Berbeda dengan Muliaman, Sigit melihat perbankan nasional justru belum cukup efisien. Ini tecermin dari besaran overhead cost yang masih cukup tinggi. Penyebabnya karena bank sedang ekspansi cabang, menambah mesin anjungan tunai mandiri, dan lain-lain.
Peneliti perbankan, Purbaya Yudhi Sadewa, juga mengatakan, tingkat suku bunga kredit di Indonesia bisa lebih rendah lagi. Namun, ia melihat justru bank sentral yang terkesan enggan mengendalikan bank untuk menurunkan bunga. Akibatnya, kata dia, BI seolah-olah melegalkan ada kekuatan oligopoli perbankan di dalam negeri.
Pelaku perbankan, kata Purbaya, tak akan pernah mengakui jika suatu ketika mereka (para pimpinan bank) saling bertemu dan melakukan setting bunga pinjaman. Purbaya melihat ada praktik walau tanpa pembicaraan sekalipun, pelaku bank saling memberi kode suku bunga pinjaman yang akan mereka berlakukan. "Praktik ini klasik dan sudah berkembang lama," ujarnya.
Kepala Ekonom Bank Mandiri Destry Damayanti mengungkapkan, struktur pendanaan di perut bank nasional masih didominasi dana mahal (deposito) ketimbang dana murah seperti tabungan atau giro. Data BI pada April 2012 menunjukkan porsi deposito dalam dana pihak ketiga (DPK) bank umum mencapai 46,04 persen, lebih tinggi dari giro (22,57 persen), dan tabungan (31,39 persen).

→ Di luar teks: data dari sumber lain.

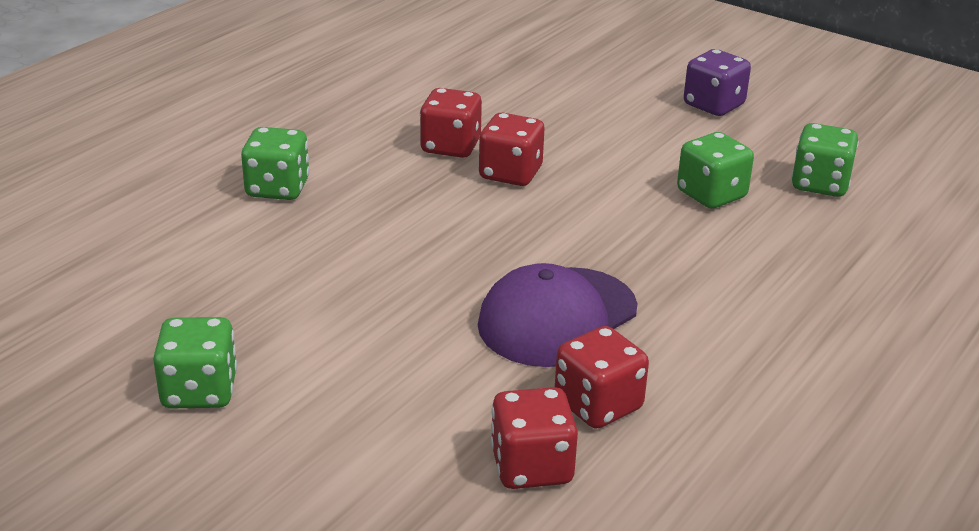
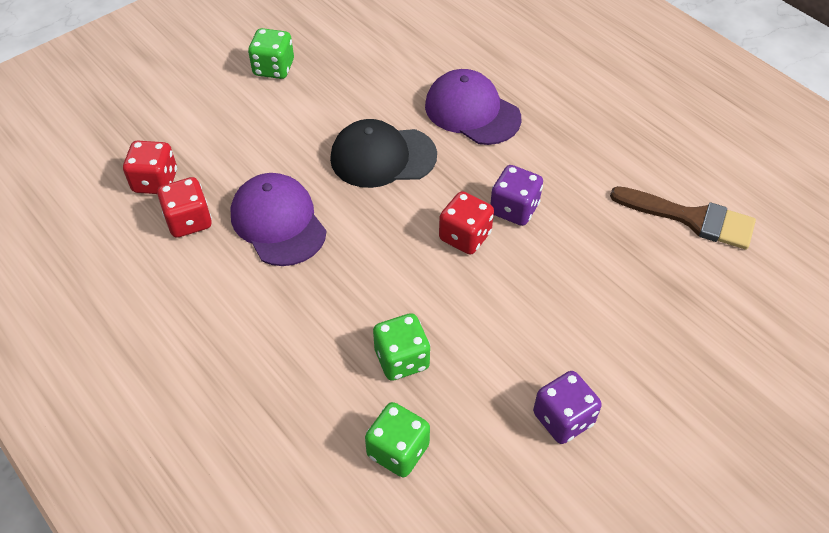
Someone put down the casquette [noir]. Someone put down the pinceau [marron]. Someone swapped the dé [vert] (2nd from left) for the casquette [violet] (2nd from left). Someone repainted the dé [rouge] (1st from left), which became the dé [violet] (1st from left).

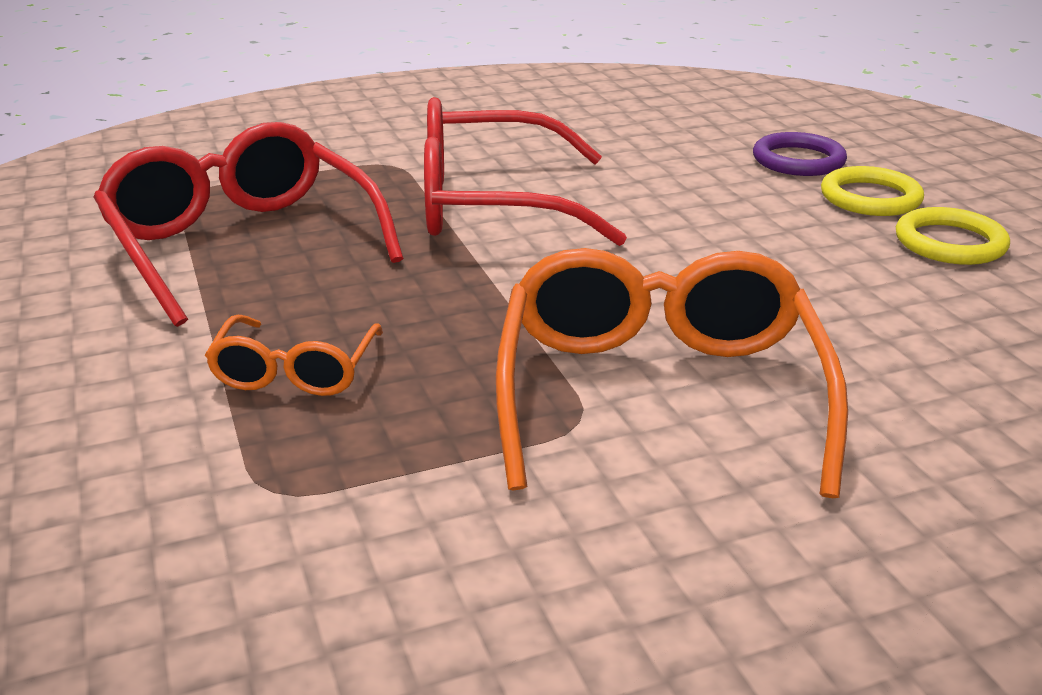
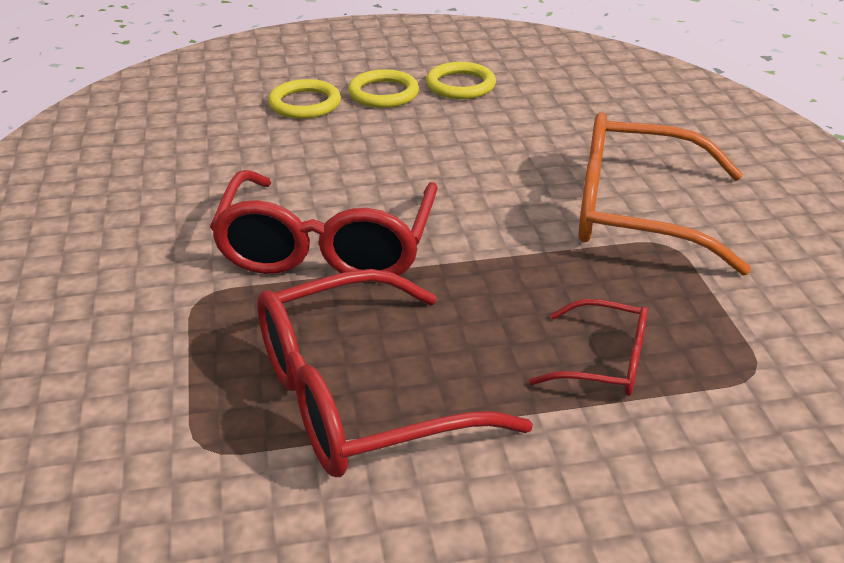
Someone repainted the lunettes [orange] (1st from left), which became the lunettes [rouge] (3rd from left). Someone repainted the anneau [violet], which became the anneau [jaune] (1st from left).

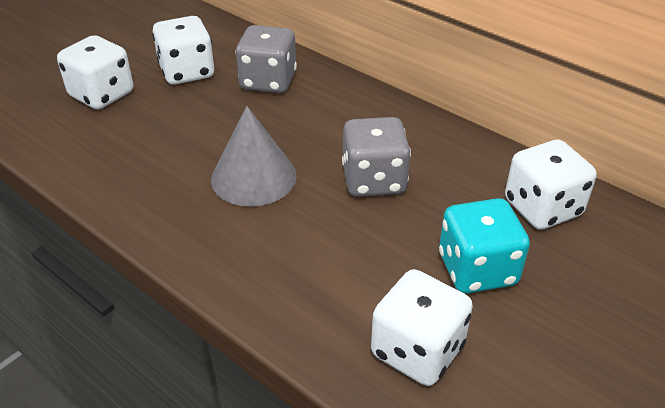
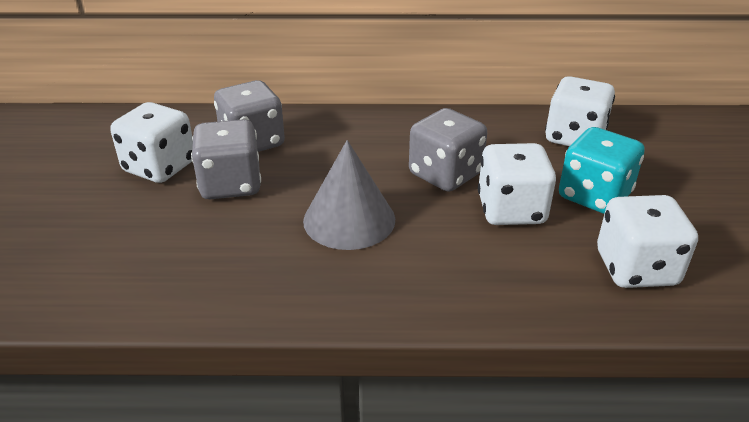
Someone put down the dé [gris] (1st from left). Someone carried the dé [blanc] (1st from left in the first image).

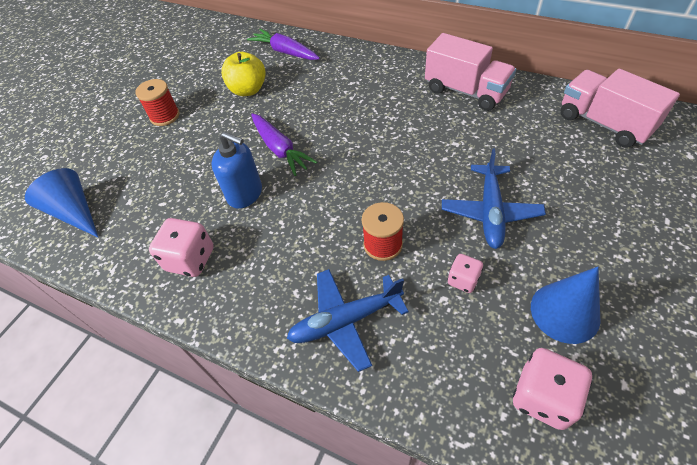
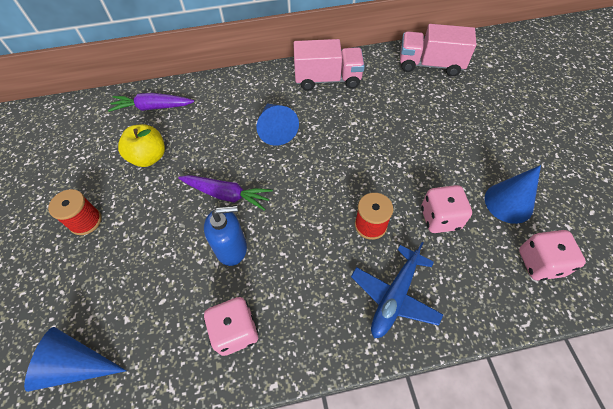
Someone took away the avion [bleu] (2nd from left). Someone put down the cône [bleu] (2nd from left). Someone scaled the dé [rose] (2nd from left) by 1.70.

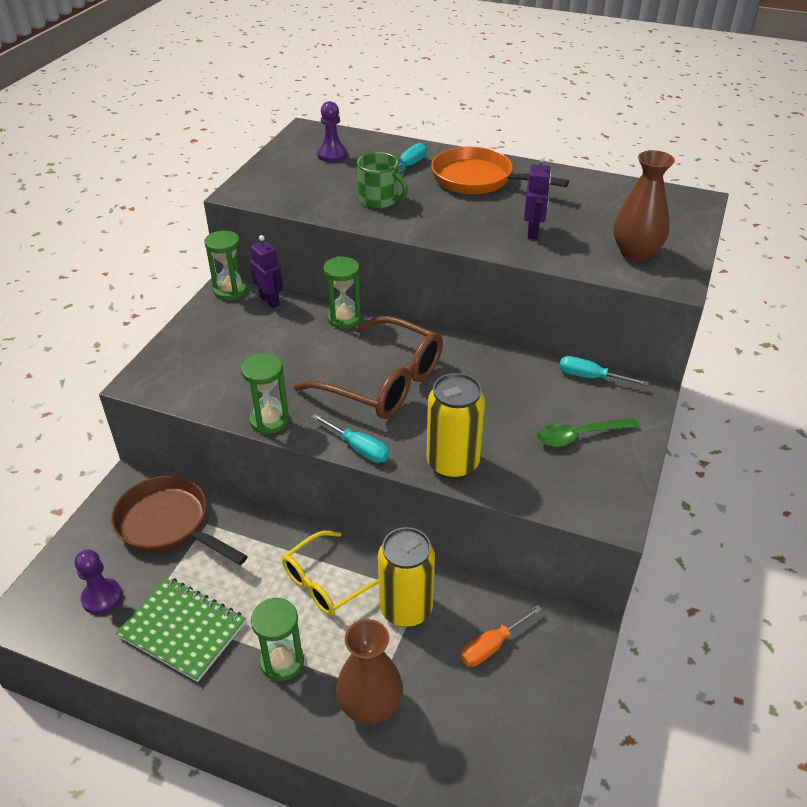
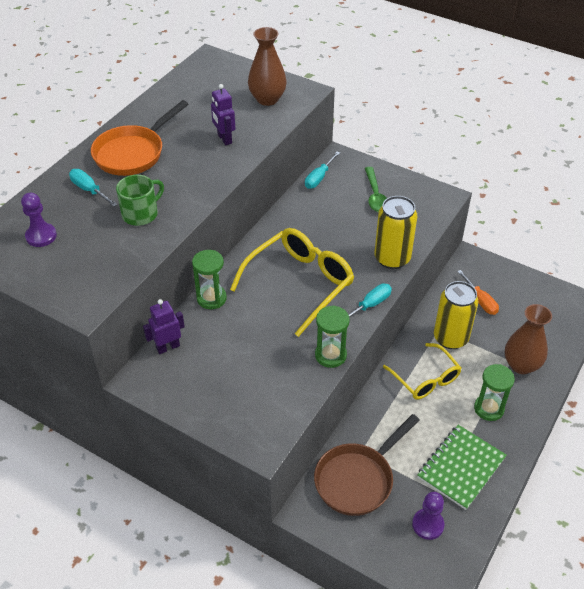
Someone took away the sablier [vert] (1st from left). Someone repainted the lunettes [marron], which became the lunettes [jaune] (1st from left). Someone rotated the robot [violet] (2nd from left) by 135 degrees counterclockwise.

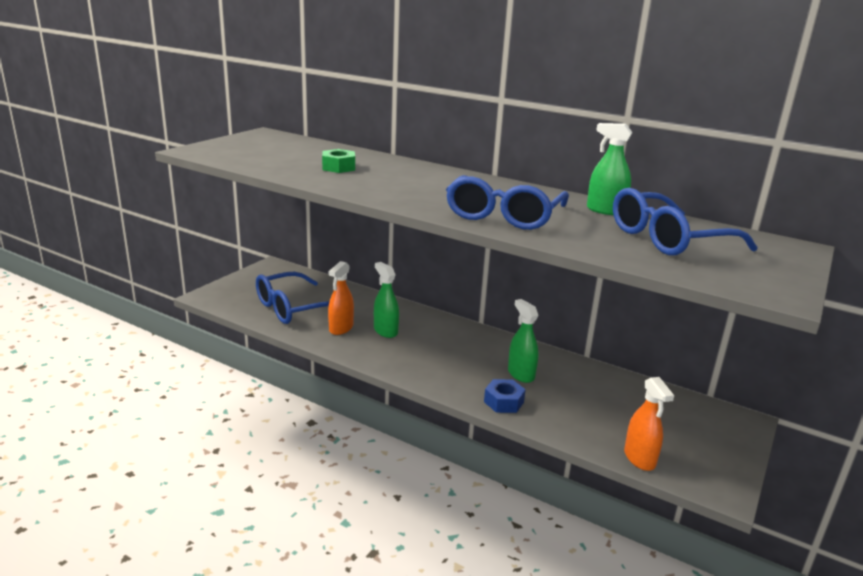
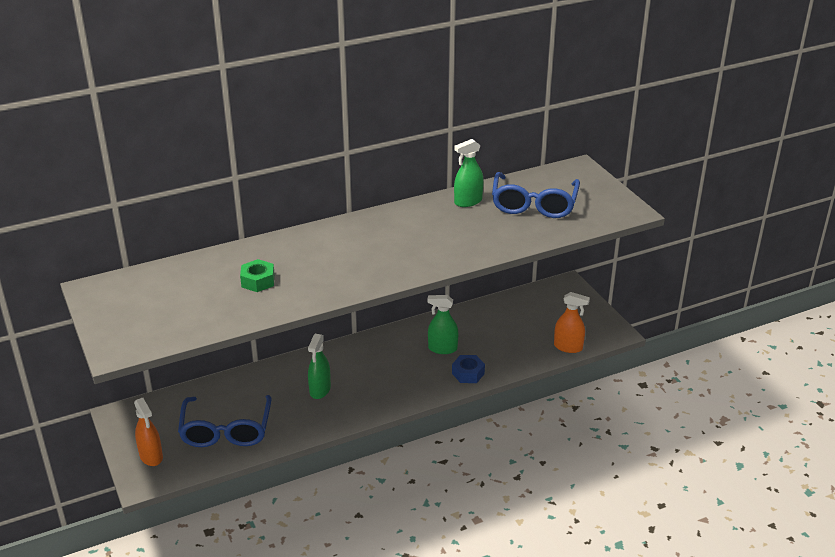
Someone took away the lunettes [bleu] (2nd from left). Someone carried the vaporisateur [orange] (1st from left). Someone rotated the vaporisateur [vert] (1st from left) by 75 degrees counterclockwise.

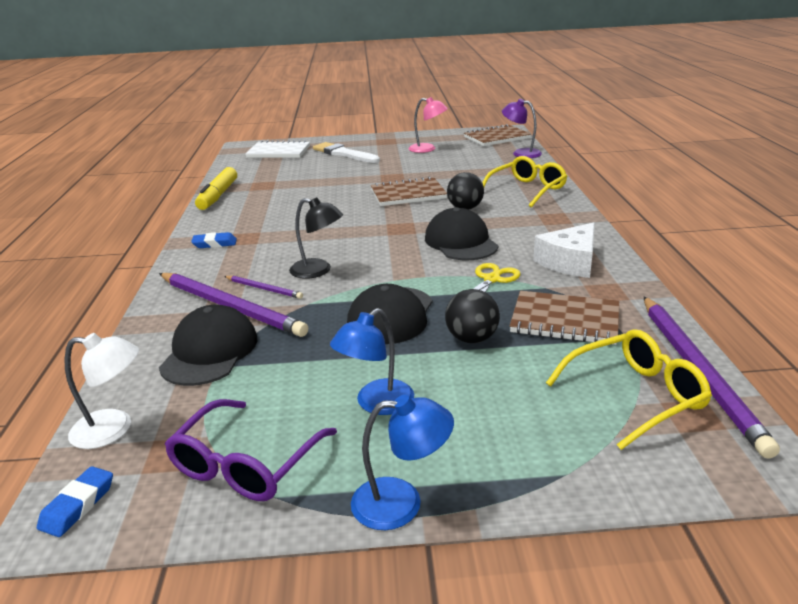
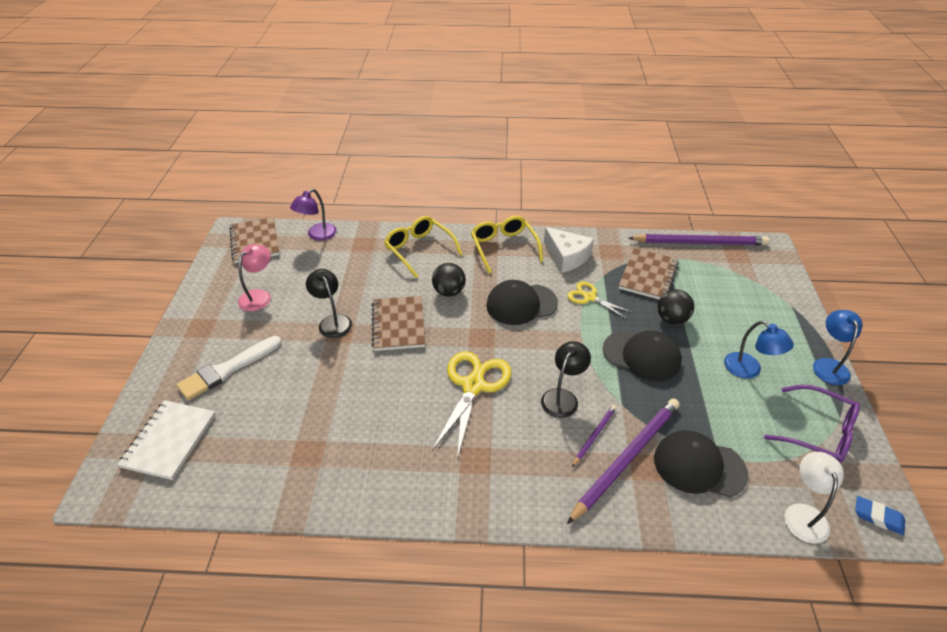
Someone took away the gomme [bleu] (2nd from left). Someone took away the feutre [jaune]. Someone put down the lampe [noir] (1st from left). Someone put down the ciseaux [jaune] (1st from left). Someone carried the lunettes [jaune] (2nd from left).

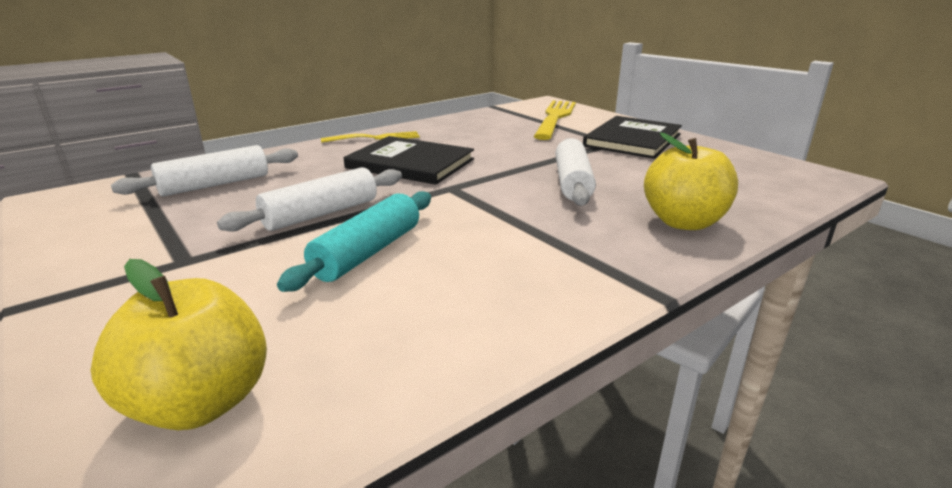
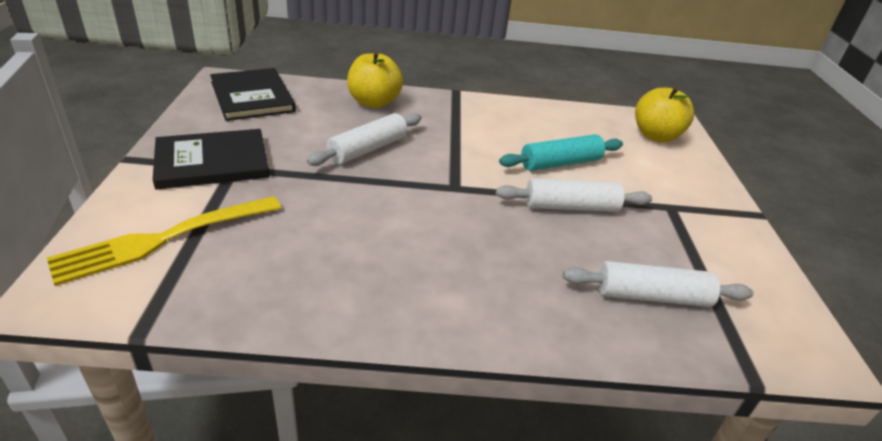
Someone took away the fourchette [jaune] (1st from left). Someone carried the livre [noir] (1st from left in the first image).

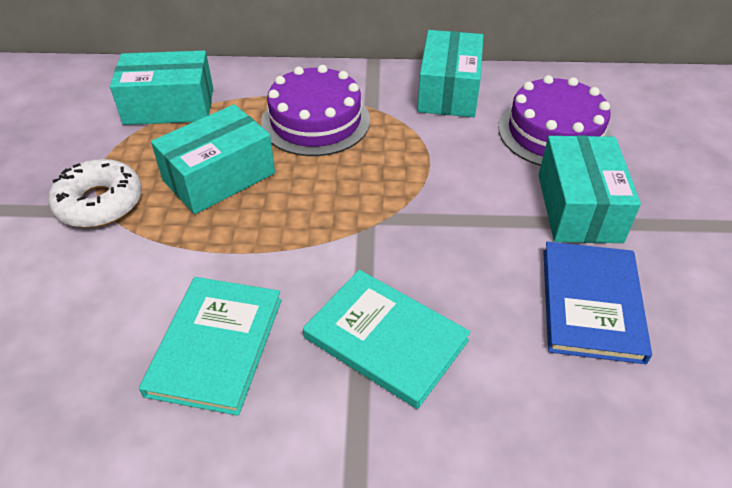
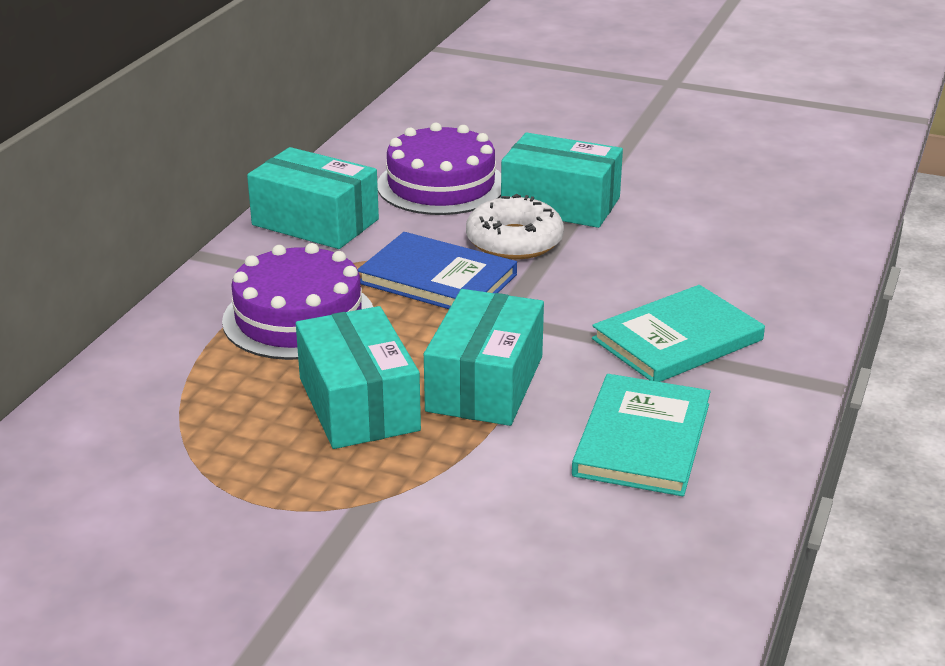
Someone carried the beignet [blanc]. Someone carried the boîte [turquoise] (1st from left in the first image). Someone carried the livre [bleu]. Someone rotated the livre [turquoise] (1st from left) by 75 degrees clockwise.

Ini membuat biaya dana tinggi dan pendanaan bank bergantung pada sejumlah kecil nasabah yang memiliki dana besar. “Akibatnya, posisi tawar bank terutama bank menengah kecil tidak equal. Artinya, kalau bank menurunkan bunga deposito sedikit, deposan gampang switching (beralih),” ungkap Destry.